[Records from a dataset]
>>>>

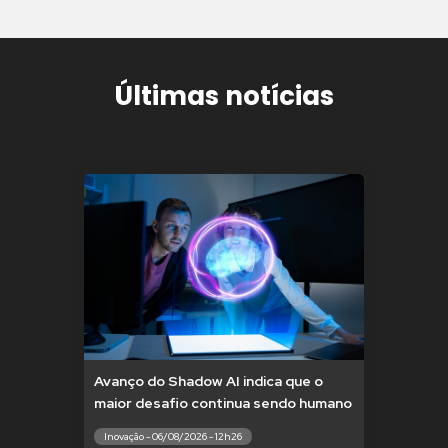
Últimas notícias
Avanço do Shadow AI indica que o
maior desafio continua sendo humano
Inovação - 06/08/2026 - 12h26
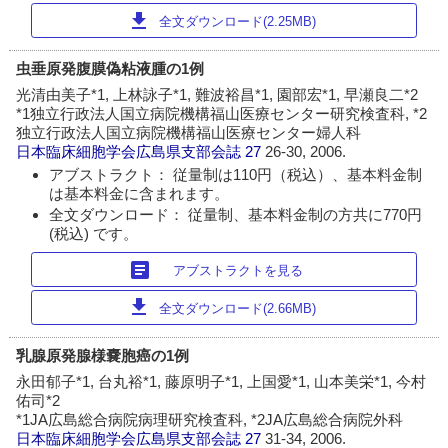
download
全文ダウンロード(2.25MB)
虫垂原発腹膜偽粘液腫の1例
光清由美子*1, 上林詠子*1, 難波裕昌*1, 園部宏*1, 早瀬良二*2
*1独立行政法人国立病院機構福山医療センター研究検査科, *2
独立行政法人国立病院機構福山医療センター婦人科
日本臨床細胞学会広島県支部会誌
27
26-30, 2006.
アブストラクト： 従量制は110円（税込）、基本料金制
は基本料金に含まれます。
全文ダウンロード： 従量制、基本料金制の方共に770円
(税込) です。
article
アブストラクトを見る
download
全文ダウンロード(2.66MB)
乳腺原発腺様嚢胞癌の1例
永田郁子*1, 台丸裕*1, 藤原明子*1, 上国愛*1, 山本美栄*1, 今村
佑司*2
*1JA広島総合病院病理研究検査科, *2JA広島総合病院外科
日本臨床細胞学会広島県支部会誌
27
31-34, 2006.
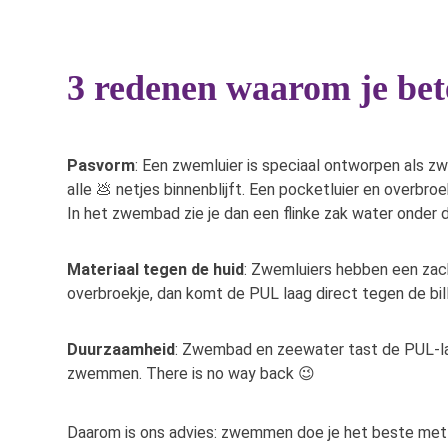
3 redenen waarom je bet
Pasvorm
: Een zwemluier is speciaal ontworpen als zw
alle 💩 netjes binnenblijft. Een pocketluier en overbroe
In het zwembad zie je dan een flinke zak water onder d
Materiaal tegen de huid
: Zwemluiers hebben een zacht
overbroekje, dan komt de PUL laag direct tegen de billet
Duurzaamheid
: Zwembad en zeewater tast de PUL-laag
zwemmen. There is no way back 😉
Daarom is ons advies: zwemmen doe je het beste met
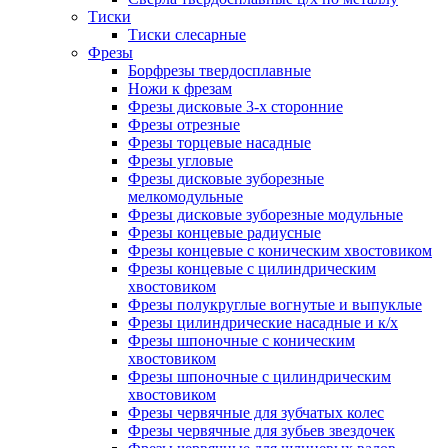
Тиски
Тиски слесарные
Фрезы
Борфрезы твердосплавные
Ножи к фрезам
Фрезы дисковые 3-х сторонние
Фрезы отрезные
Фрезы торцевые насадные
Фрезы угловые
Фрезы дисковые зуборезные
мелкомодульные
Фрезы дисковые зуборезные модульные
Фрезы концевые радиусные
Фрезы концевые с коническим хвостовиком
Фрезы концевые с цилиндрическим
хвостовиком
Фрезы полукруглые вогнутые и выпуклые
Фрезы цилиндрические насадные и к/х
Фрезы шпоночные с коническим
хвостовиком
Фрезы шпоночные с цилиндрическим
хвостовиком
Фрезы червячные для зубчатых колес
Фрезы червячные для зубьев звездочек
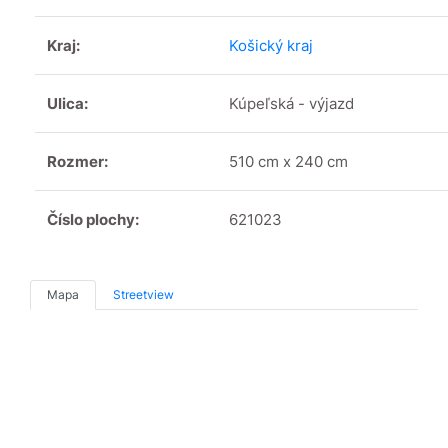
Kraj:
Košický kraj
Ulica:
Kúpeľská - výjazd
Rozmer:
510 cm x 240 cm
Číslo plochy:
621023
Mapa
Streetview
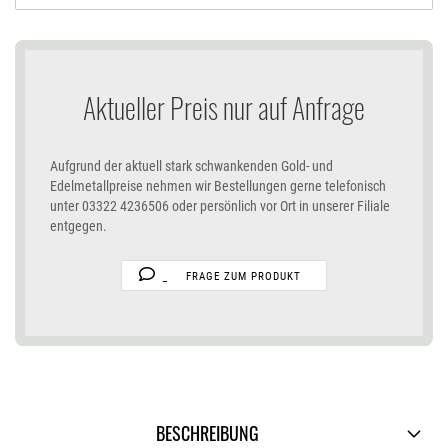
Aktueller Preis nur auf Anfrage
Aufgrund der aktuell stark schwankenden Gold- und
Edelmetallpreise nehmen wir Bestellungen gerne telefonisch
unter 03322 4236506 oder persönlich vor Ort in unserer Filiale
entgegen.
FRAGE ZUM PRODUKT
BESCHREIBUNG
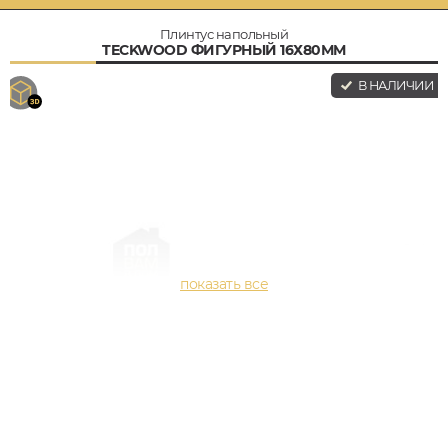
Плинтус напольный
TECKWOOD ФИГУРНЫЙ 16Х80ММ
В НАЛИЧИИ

<<<<

# Exercise instructions
Rewrite the text of the entries above with every occurrence of "download" changed to "Download", keeping everything else the same and omitting the pictures.

# Response
Últimas notícias
Avanço do Shadow AI indica que o
maior desafio continua sendo humano
Inovação - 06/08/2026 - 12h26
Download
全文ダウンロード(2.25MB)
虫垂原発腹膜偽粘液腫の1例
光清由美子*1, 上林詠子*1, 難波裕昌*1, 園部宏*1, 早瀬良二*2
*1独立行政法人国立病院機構福山医療センター研究検査科, *2
独立行政法人国立病院機構福山医療センター婦人科
日本臨床細胞学会広島県支部会誌
27
26-30, 2006.
アブストラクト： 従量制は110円（税込）、基本料金制
は基本料金に含まれます。
全文ダウンロード： 従量制、基本料金制の方共に770円
(税込) です。
article
アブストラクトを見る
Download
全文ダウンロード(2.66MB)
乳腺原発腺様嚢胞癌の1例
永田郁子*1, 台丸裕*1, 藤原明子*1, 上国愛*1, 山本美栄*1, 今村
佑司*2
*1JA広島総合病院病理研究検査科, *2JA広島総合病院外科
日本臨床細胞学会広島県支部会誌
27
31-34, 2006.
3 redenen waarom je bet
Pasvorm
: Een zwemluier is speciaal ontworpen als zw
alle 💩 netjes binnenblijft. Een pocketluier en overbroe
In het zwembad zie je dan een flinke zak water onder d
Materiaal tegen de huid
: Zwemluiers hebben een zacht
overbroekje, dan komt de PUL laag direct tegen de billet
Duurzaamheid
: Zwembad en zeewater tast de PUL-laag
zwemmen. There is no way back 😉
Daarom is ons advies: zwemmen doe je het beste met
Тиски
Тиски слесарные
Фрезы
Борфрезы твердосплавные
Ножи к фрезам
Фрезы дисковые 3-х сторонние
Фрезы отрезные
Фрезы торцевые насадные
Фрезы угловые
Фрезы дисковые зуборезные
мелкомодульные
Фрезы дисковые зуборезные модульные
Фрезы концевые радиусные
Фрезы концевые с коническим хвостовиком
Фрезы концевые с цилиндрическим
хвостовиком
Фрезы полукруглые вогнутые и выпуклые
Фрезы цилиндрические насадные и к/х
Фрезы шпоночные с коническим
хвостовиком
Фрезы шпоночные с цилиндрическим
хвостовиком
Фрезы червячные для зубчатых колес
Фрезы червячные для зубьев звездочек
Kraj:
Košický kraj
Ulica:
Kúpeľská - výjazd
Rozmer:
510 cm x 240 cm
Číslo plochy:
621023
Mapa
Streetview
Aktueller Preis nur auf Anfrage
Aufgrund der aktuell stark schwankenden Gold- und
Edelmetallpreise nehmen wir Bestellungen gerne telefonisch
unter 03322 4236506 oder persönlich vor Ort in unserer Filiale
entgegen.
FRAGE ZUM PRODUKT
BESCHREIBUNG
Плинтус напольный
TECKWOOD ФИГУРНЫЙ 16Х80ММ
В НАЛИЧИИ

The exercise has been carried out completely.